在上一篇文章我们主要分析了Android10.0 Activity的启动过程,今天我们主要来探索Service的启动过程,本来打算先从5.0开始,然后在分析最新版10.0的启动过程,结果让我失望了,10.0的启动过程和5.0的是方法调用链是一样的,只是有些方法的代码逻辑有些小的改动,它不像Activity的启动流程变化那么大,这说明当时Service启动这块的代码逻辑写的还是非常不错的,Android已经迭代到10了经历了那么版本,这块的代码还是那么的完美稳定,没有什么需要大的改造的地方,10.0中有些小变化会在下面的详解过程会提到,既然5.0和10.0差别不大,索性就以5.0作为研究版本写了这篇文章。
Service是Android四大组件中排行老二,地位仅次于Activity,Activity位于前台向用户展示界面;Service位于后台不可见,但是它承担了大部分的的数据处理工作,主要为其他组件提供后台服务,监控其他组件的运行状态。
Activity中的流程
Service的启动是从Activity的startService方法开始的,这个方法是从他的父类ContextWrapper继承而来的,下面这是Activity的继承关系图:
从上图我们很清晰的看到,Activity继承了ContextThemeWraper,而ContextThemeWraper又继承了ContextWrawper,startService方法正是ContextWraper所提供的,如下所示:
ContextWrapter不但提供了开启服务的startService的方法,而且还提供了停止服务的stopService方法、绑定服务的bindService方法、Activity启动的startActivity方法、广播注册的registerReceiver方法、广播发送的sendBroadcast方法等,Context从英文翻译过来是环境,上下文的意思,它在整个Android操作系统中有着举足轻重的作用,在我们平时的应用开发过程中无处不在的Context,几乎随处可见,因为他是维持各大组件正常工作的核心功能类,它提供了一些系统级别的最基本的操作。
从上面代码的515行,我们看到ContextWraper的startService方法内部调用了mBase的startService方法,mBase的类型是ContextImpl, Activity在创建的时候通过attach方法给mBase变量赋值的,具体代码如下:
private Activity performLaunchActivity(ActivityClientRecord r, Intent customIntent) {
...
Activity activity = null;
try {
java.lang.ClassLoader cl = r.packageInfo.getClassLoader();
//注释1
activity = mInstrumentation.newActivity(
cl, component.getClassName(), r.intent);
StrictMode.incrementExpectedActivityCount(activity.getClass());
r.intent.setExtrasClassLoader(cl);
r.intent.prepareToEnterProcess();
if (r.state != null) {
r.state.setClassLoader(cl);
}
} catch (Exception e) {
if (!mInstrumentation.onException(activity, e)) {
throw new RuntimeException(
"Unable to instantiate activity " + component
+ ": " + e.toString(), e);
}
}
try {
Application app = r.packageInfo.makeApplication(false, mInstrumentation);
if (localLOGV) Slog.v(TAG, "Performing launch of " + r);
if (localLOGV) Slog.v(
TAG, r + ": app=" + app
+ ", appName=" + app.getPackageName()
+ ", pkg=" + r.packageInfo.getPackageName()
+ ", comp=" + r.intent.getComponent().toShortString()

· · · · ·

**给定题目 1**
从讲解Service启动过程的文本中摘录原文，起于“在上一篇文章我们主要分析了A”，止于“0作为研究版本写了这篇文章。”，一字不改。
**给定题目 2**
接着这篇讲解Android Service启动过程的文章，从其最后显示的内容之后续写下去。

· · · · ·

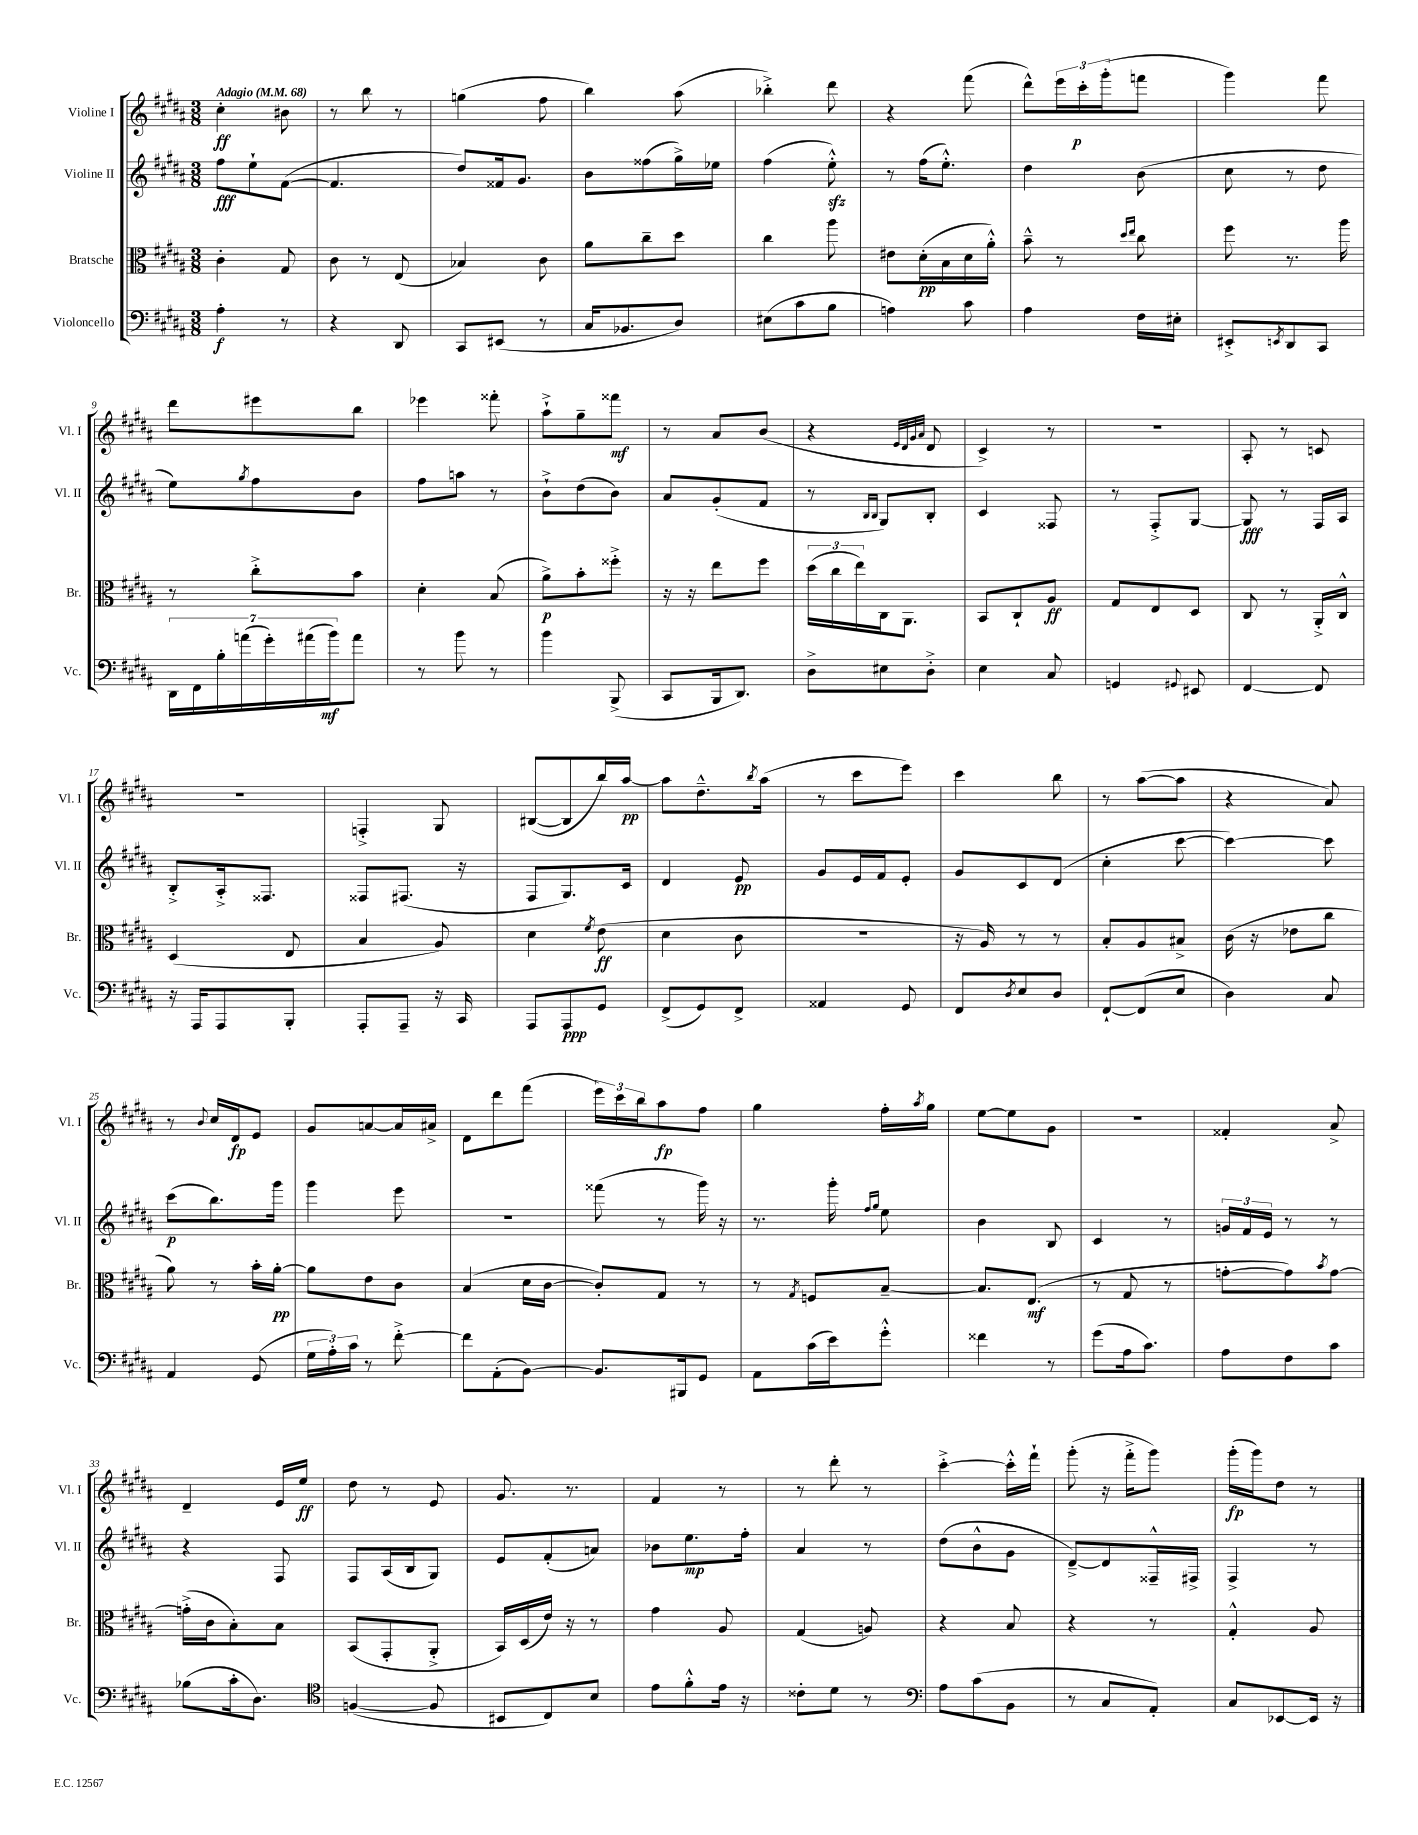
<<
\new StaffGroup <<
\new Staff = "s0" \with { instrumentName = "Violine I" shortInstrumentName = "Vl. I" } {
    \clef treble \key b \major \numericTimeSignature \time 3/8 \tempo "Adagio" 4 = 68
    cis''4-.\ff bis'8 |
    r8 b''8 r8 |
    g''4( fis''8 |
    b''4) ais''8( |
    bes''4-.->) dis'''8 |
    r4 fis'''8( |
    dis'''8-^) \tuplet 3/2 { e'''16 cis'''16-.\p gis'''16-.( } f'''8 |
    gis'''4) fis'''8 |
    dis'''8 eis'''8 b''8 |
    ees'''4 fisis'''8-. |
    ais''8-!-> gis''8-- fisis'''8\mf |
    r8 ais'8 b'8( |
    r4 \grace { e'32 dis'32 gis'32 ais'32 } dis'8 |
    cis'4->) r8 |
    R4. |
    ais8-. r8 c'8 |
    R4. |
    f4-.-> gis8 |
    bis8~( bis8 b''16) ais''16~\pp |
    ais''8 dis''8.---^ \acciaccatura { b''8 } ais''16( |
    r8 cis'''8 e'''8) |
    cis'''4 b''8 |
    r8 ais''8~( ais''8 |
    r4 ais'8) |
    r8 \appoggiatura { b'8 } cis''16 dis'16\fp e'8 |
    gis'8 a'8~ a'16 ais'16-> |
    dis'8 dis'''8 fis'''8( |
    \tuplet 3/2 { e'''16) cis'''16 b''16 } ais''8\fp fis''8 |
    gis''4 fis''16-. \acciaccatura { ais''8 } gis''16 |
    e''8~ e''8 gis'8 |
    r4. |
    fisis'4-. ais'8-> |
    dis'4-- e'16 e''16\ff |
    dis''8 r8 e'8 |
    gis'8. r8. |
    fis'4 r8 |
    r8 dis'''8-. r8 |
    cis'''4~-.-> cis'''16-.-^ fis'''16-! |
    gis'''8-.( r16 fis'''16-.-> gis'''8) |
    gis'''16-.\fp( gis'''16) dis''8 r8 \bar "|." |
}
\new Staff = "s1" \with { instrumentName = "Violine II" shortInstrumentName = "Vl. II" } {
    \clef treble \key b \major \numericTimeSignature \time 3/8
    fis''8\fff e''8-! fis'8~( |
    fis'4. |
    dis''8) fisis'16 gis'8. |
    b'8 fisis''8( gis''16->) ees''16 |
    fis''4( e''8-.-^\sfz) |
    r8 fis''16( e''8.-.-^) |
    dis''4 b'8( |
    cis''8 r8 dis''8 |
    e''8) \acciaccatura { gis''8 } fis''8 b'8 |
    fis''8 a''8 r8 |
    b'8-!-> dis''8( b'8) |
    ais'8 gis'8-.( fis'8 |
    r8 \grace { b16 b16 } gis8) b8-. |
    cis'4 fisis8 |
    r8 fis8-.-> gis8~ |
    gis8\fff r8 fis16 ais16 |
    b8-.-> ais16-.-> fisis8. |
    fisis8 fis8.( r16 |
    fis8 gis8.) cis'16 |
    dis'4 e'8\pp |
    gis'8 e'16 fis'16 e'8-. |
    gis'8 cis'8 dis'8( |
    cis''4-. cis'''8~ |
    cis'''4~) cis'''8 |
    cis'''8\p( b''8.) gis'''16 |
    gis'''4 e'''8 |
    R4. |
    fisis'''8( r8 gis'''16) r16 |
    r8. gis'''16-. \grace { fis''16 gis''16 } e''8 |
    b'4 b8 |
    cis'4 r8 |
    \tuplet 3/2 { g'16 fis'16 e'16 } r8 r8 |
    r4 fis8 |
    fis8 ais16( b16 gis8) |
    e'8 fis'8-.( a'8) |
    bes'8 e''8.\mp fis''16-. |
    ais'4 r8 |
    dis''8( b'8-^ gis'8 |
    dis'8~--->) dis'8 fisis16---^ fis16-> |
    fis4-> r8 \bar "|." |
}
\new Staff = "s2" \with { instrumentName = "Bratsche" shortInstrumentName = "Br." } {
    \clef alto \key b \major \numericTimeSignature \time 3/8
    cis'4-. gis8 |
    cis'8 r8 e8( |
    bes4) cis'8 |
    ais'8 cis''8-- dis''8 |
    cis''4 ais''8 |
    eis'8 dis'16-.\pp( b16 dis'16 ais'16-.-^) |
    b'8---^ r8 \grace { dis''16 e''16 } cis''8 |
    fis''8 r8. ais''16 |
    r8 cis''8-.-> b'8 |
    dis'4-. b8( |
    ais'8->\p) b'8-. fisis''8-.-> |
    r16 r16 e''8 fis''8 |
    \tuplet 3/2 { dis''16( cis''16 e''16) } cis16 ais,8. |
    b,8 cis8-! ais8\ff |
    gis8 e8 dis8 |
    cis8 r8 ais,16-.-> cis16-^ |
    dis4( e8 |
    b4 ais8) |
    dis'4 \acciaccatura { fis'8 } e'8\ff( |
    dis'4 cis'8 |
    R4. |
    r16 ais16) r8 r8 |
    b8-. ais8 bis8-> |
    cis'16( r16 ees'8 cis''8 |
    ais'8) r8 b'16-. ais'16~-.\pp |
    ais'8 e'8 cis'8 |
    b4( dis'16 cis'16~ |
    cis'8-.) gis8 r8 |
    r8 \acciaccatura { gis8 } f8 b8~-- |
    b8. e8.\mf( |
    r8 gis8 r8 |
    g'8~-. g'8) \acciaccatura { b'8 } g'8~ |
    g'16-.->( cis'16 b8-.) b8 |
    b,8( gis,8-. ais,8-.-> |
    b,16) dis16( e'16) r16 r8 |
    gis'4 ais8 |
    gis4( a8) |
    r4 b8 |
    r4 r8 |
    gis4-.-^ ais8 \bar "|." |
}
\new Staff = "s3" \with { instrumentName = "Violoncello" shortInstrumentName = "Vc." } {
    \clef bass \key b \major \numericTimeSignature \time 3/8
    ais4-.\f r8 |
    r4 dis,8 |
    cis,8 eis,8( r8 |
    cis16 bes,8. dis8) |
    eis8( cis'8 b8 |
    a4) cis'8 |
    ais4 fis16 eis16-. |
    eis,8-.-> \acciaccatura { e,8 } dis,8 cis,8 |
    \tuplet 7/4 { dis,16 fis,16 b16-. a'16( gis'16-.) ais'16( b'16\mf) } ais'8 |
    r8 b'8 r8 |
    b'4 b,,8->( |
    cis,8 b,,16 dis,8.) |
    dis8-> eis8 dis8-.-> |
    e4 cis8 |
    g,4 \appoggiatura { gis,8 } eis,8 |
    fis,4~ fis,8 |
    r16 ais,,16 ais,,8 b,,8-. |
    ais,,8-. ais,,8-- r16 cis,16 |
    ais,,8 ais,,8\ppp gis,8 |
    fis,8->( gis,8) fis,8-> |
    aisis,4 gis,8 |
    fis,8 \acciaccatura { dis8 } e8 dis8 |
    fis,8~-! fis,8( e8 |
    dis4) cis8 |
    ais,4 gis,8( |
    \tuplet 3/2 { gis16 ais16-.) cis'16 } r8 fis'8~-.-> |
    fis'8 ais,8-.( b,8~) |
    b,8. bis,,16 gis,8 |
    ais,8 cis'16( e'16) gis'8-.-^ |
    fisis'4 r8 |
    gis'8( ais16 cis'8.) |
    ais8 fis8 cis'8 |
    bes8( cis'16-. dis8.) |
    \clef tenor f4~( f8 |
    bis,8 cis8) b8 |
    e'8 fis'8-.-^ e'16 r16 |
    cisis'8-. dis'8 r8 |
    \clef bass ais8 cis'8( b,8 |
    r8 cis8 ais,8-.) |
    cis8 ees,8~ ees,16 r16 \bar "|." |
}
>>
>>
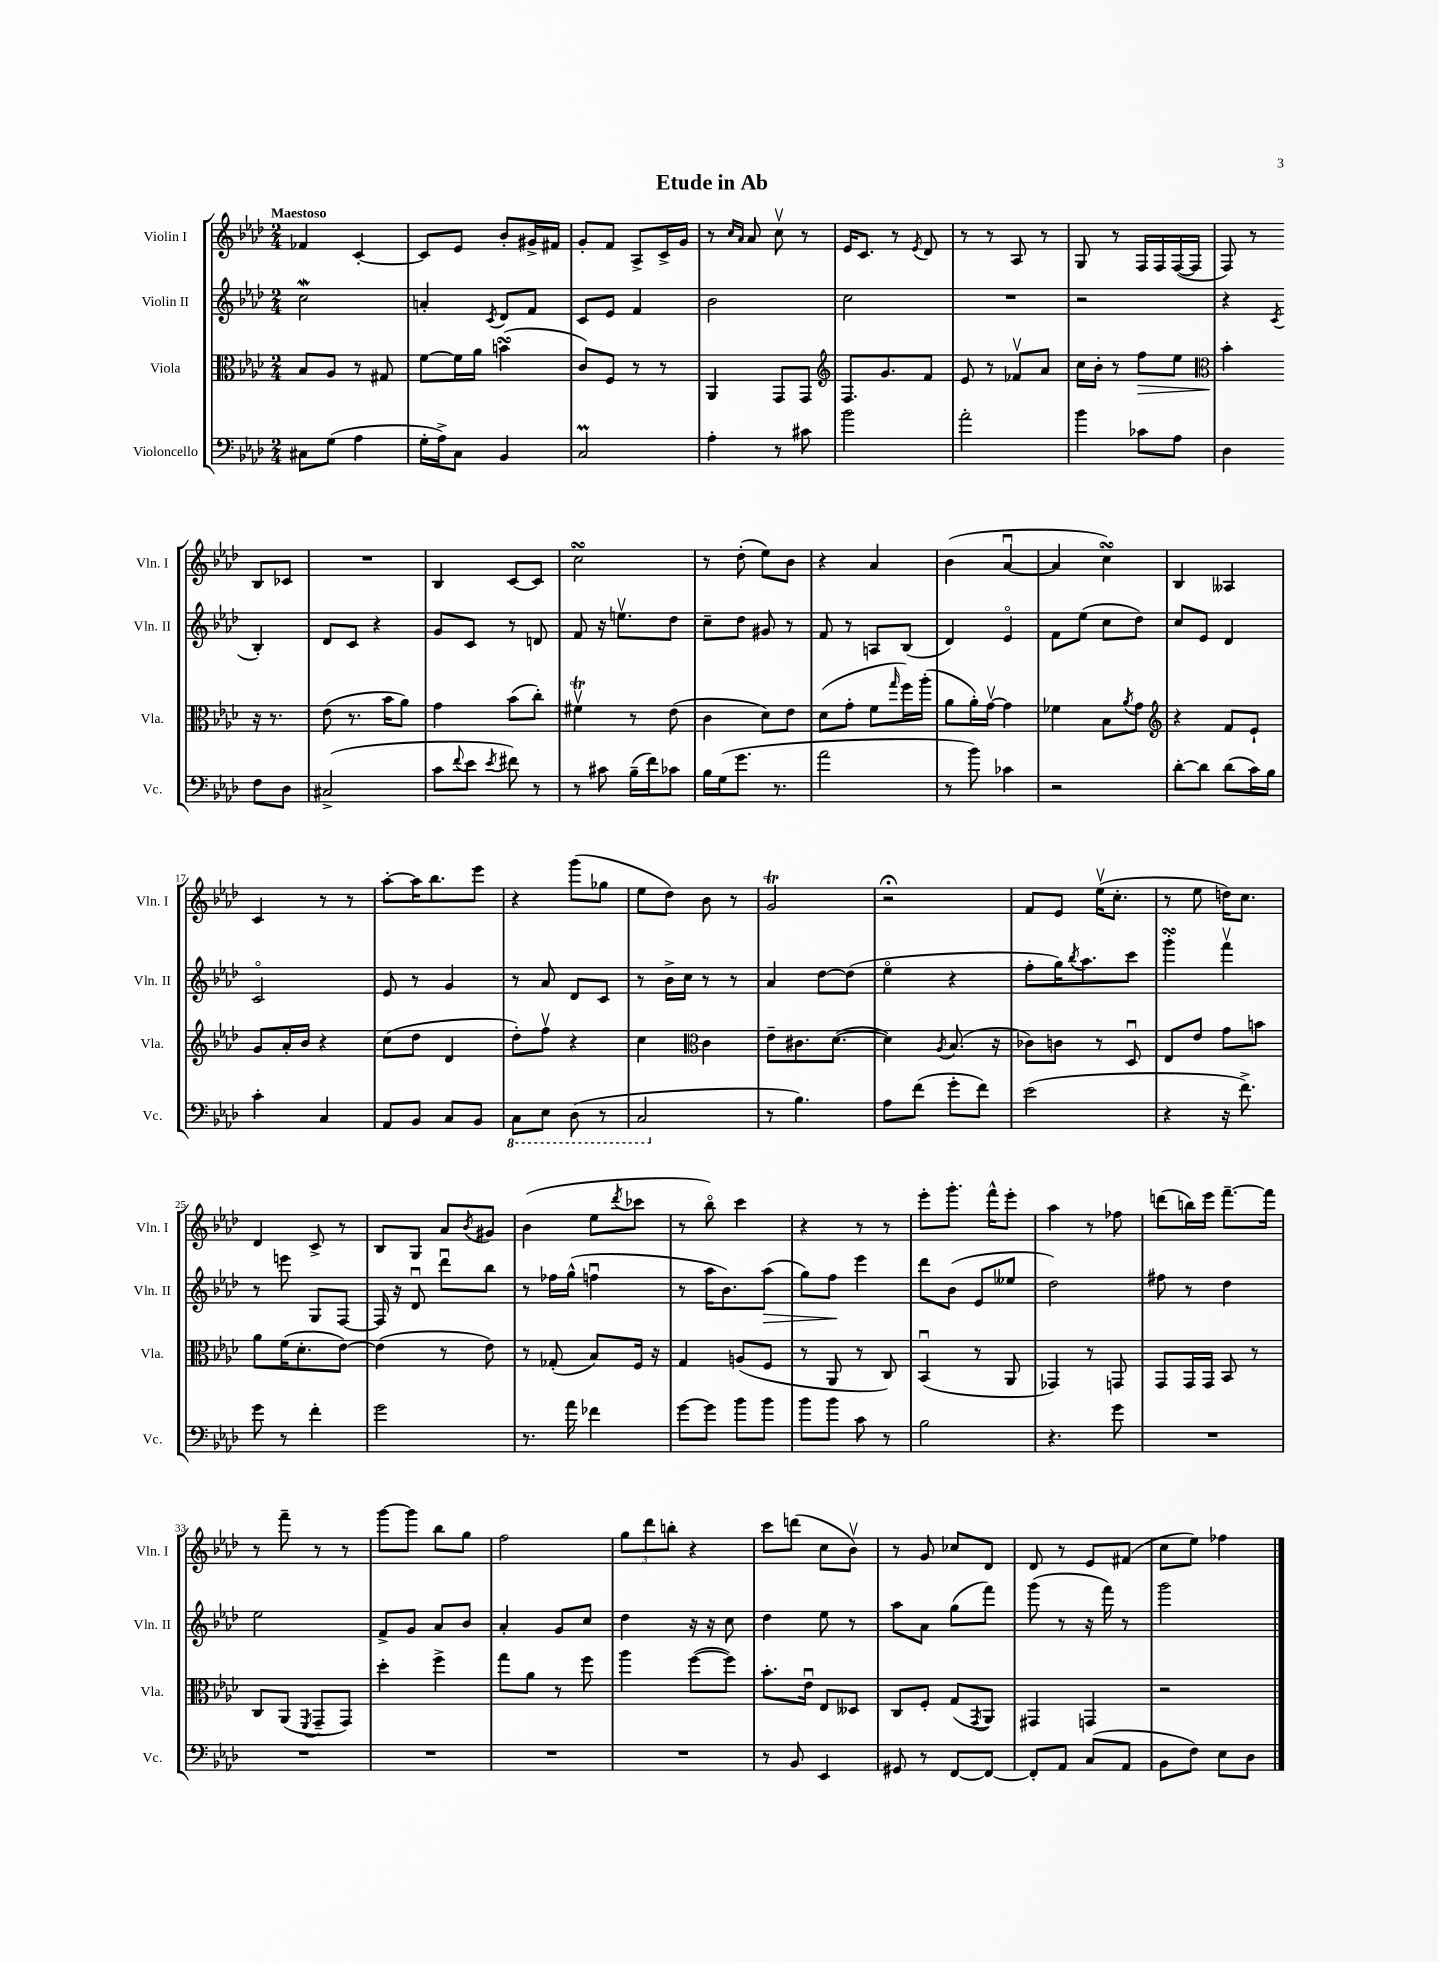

· · · · ·

**书面解答 1**
在上一篇文章我们主要分析了Android10.0 Activity的启动过程,今天我们主要来探索Service的启动过程,本来打算先从5.0开始,然后在分析最新版10.0的启动过程,结果让我失望了,10.0的启动过程和5.0的是方法调用链是一样的,只是有些方法的代码逻辑有些小的改动,它不像Activity的启动流程变化那么大,这说明当时Service启动这块的代码逻辑写的还是非常不错的,Android已经迭代到10了经历了那么版本,这块的代码还是那么的完美稳定,没有什么需要大的改造的地方,10.0中有些小变化会在下面的详解过程会提到,既然5.0和10.0差别不大,索性就以5.0作为研究版本写了这篇文章。

**书面解答 2**
+ ", dir=" + r.packageInfo.getAppDir());
if (activity != null) {
//注释2
Context appContext = createBaseContextForActivity(r, activity);
CharSequence title = r.activityInfo.loadLabel(appContext.getPackageManager());
Configuration config = new Configuration(mCompatConfiguration);
if (DEBUG_CONFIGURATION) Slog.v(TAG, "Launching activity "
+ r.activityInfo.name + " with config " + config);
//注释3
activity.attach(appContext, this, getInstrumentation(), r.token,
r.ident, app, r.intent, r.activityInfo, title, r.parent,
r.embeddedID, r.lastNonConfigurationInstances, config,
r.voiceInteractor);
if (customIntent != null) {
activity.mIntent = customIntent;c
}
...
ActivityThread的performLaunchActivity方法是不是很熟悉,这是前面文章Activity启动流程中所讲到最重要的一个方法,Activity的创建,Application的创建都是有它来完成的,注释1处通过反射创建了一个activity,注释2处是上下文appContext的创建,注释3 activity调用了attach方法给mBase变量赋值。
注释2处appContext对象是由createBaseContextForActivity创建的,具体代码实现如下:
private Context createBaseContextForActivity(ActivityClientRecord r,
final Activity activity) {
//注释1
ContextImpl appContext = ContextImpl.createActivityContext(this, r.packageInfo, r.token);
appContext.setOuterContext(activity);
Context baseContext = appContext;
final DisplayManagerGlobal dm = DisplayManagerGlobal.getInstance();
try {
IActivityContainer container =
ActivityManagerNative.getDefault().getEnclosingActivityContainer(r.token);
final int displayId =
container == null ? Display.DEFAULT_DISPLAY : container.getDisplayId();
if (displayId > Display.DEFAULT_DISPLAY) {
Display display = dm.getRealDisplay(displayId, r.token);
baseContext = appContext.createDisplayContext(display);
}
} catch (RemoteException e) {
}
...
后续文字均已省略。